CJ: Absolutely. We have to better understand how architecture communicates with the world. My criticism of many iconic buildings is that, in our agnostic, confused, and pluralist age, architects and their clients do not want to address iconography. This was usually an important subject in the past, mediated by the client and populous. But abstract, mid-20th century Modernism has led to an iconographic deficit, and to the dominance of the aesthetic and technical sign. To be able to choose intelligently the iconography, and style, is one of the architects’ creative freedoms. They need to discuss these issues publicly, but they often run away from the subject. James Stirling said, “If you talk about style or meaning with a client, you will lose the job because they will think you are too subjective and expensive”. The result of this silence is celebrity dominance; the wow factor has replaced debate and discussion. The important subtext of poetics and meaning is left implicit. That is one reason why I subtitled The Iconic Building – The Power of Enigma – because the enigmatic signifier, first developed as a strategy in the arts by De Chirico, has come, in the agnostic age, to dominate architecture. And, of course, I am referring to agnosticism not especially in religious terms but generally as unbelief in ideas and feelings, the pervasive neutrality.
VB: Yet, the public desire for iconic architecture is rising. Or will it eventually die out?
CJ: Even before the 2007 crunch, major articles and books were written predicting “the end of the iconic building.” Perhaps when the World Trade Center competition failed to produce a credible iconic solution, this mood gathered momentum, and with the economic crisis, the feeling was accentuated. However, the icon in art and architecture is here to stay, and with the decline of the traditional monument, it will only grow in dominance.
VB: How is it growing? What are the most convincing signs?
CJ: Globally, all along the oil route from the Middle East to Kazakhstan, from Southeast Asia to China, and then even to conservative London, the most prestigious buildings are self-confessed icons. The multibillion-dollar Saadiyat Island in Abu Dhabi has five future iconic cultural centers in a row, by five international starchitects from five different countries, carefully selected from the Google list: Ando, Gehry, Hadid, Nouvel, and SOM (not to mention the major museum by Foster, or the university by Viñoly).

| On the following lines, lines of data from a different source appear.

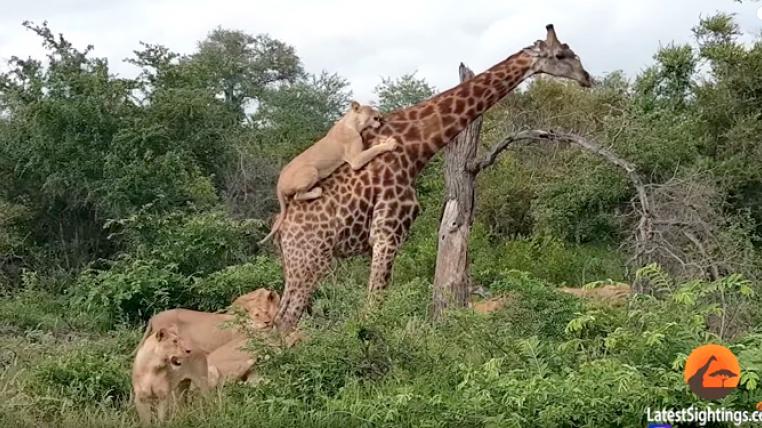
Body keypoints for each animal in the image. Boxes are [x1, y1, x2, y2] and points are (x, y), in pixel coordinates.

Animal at [272, 24, 592, 332]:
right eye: (561, 55)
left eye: (572, 52)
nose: (587, 77)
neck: (417, 147)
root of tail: (282, 228)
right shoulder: (387, 232)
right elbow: (373, 308)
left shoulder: (389, 235)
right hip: (312, 259)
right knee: (286, 321)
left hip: (294, 264)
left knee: (279, 319)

Then look at London with the major iconic towers under construction: “The Walkie Talkie” by Rafael Viñoly, “The Cheesegrater” by Richard Rogers, “The Pinnacle” by KPF, and now finished “The Shard,” so named by Renzo Piano. The iconic building is the successor to the traditional monument and it is not going away for a very good reason – because of the growing concentration of capital in the hands of multinational corporations, rich governments, sovereign funds and the elite around the world.
These multinationals are building huge buildings all over the world, particularly in China. CCTV explicitly asked for an iconic building in their 2002 competition, the one that Koolhaas built; I can tell you because I was one of the judges; also Herzog & de Meuron explicitly called their “Bird’s Nest” an iconic building before the fact. Ai Weiwei designed it as one. Look at recent buildings there by Steven Holl, Tom Mayne, Wolf Prix, and so many others – all explicit icons.
We are living through one of the great periods for this type of construction, horrific, as it may be overall. There may be an economic downturn in the West, but it will not kill off the genre. In 10 years, there will be an even greater number in production; if the profession addresses the subject, we can design them much better, more urbanistically and iconographically meaningful.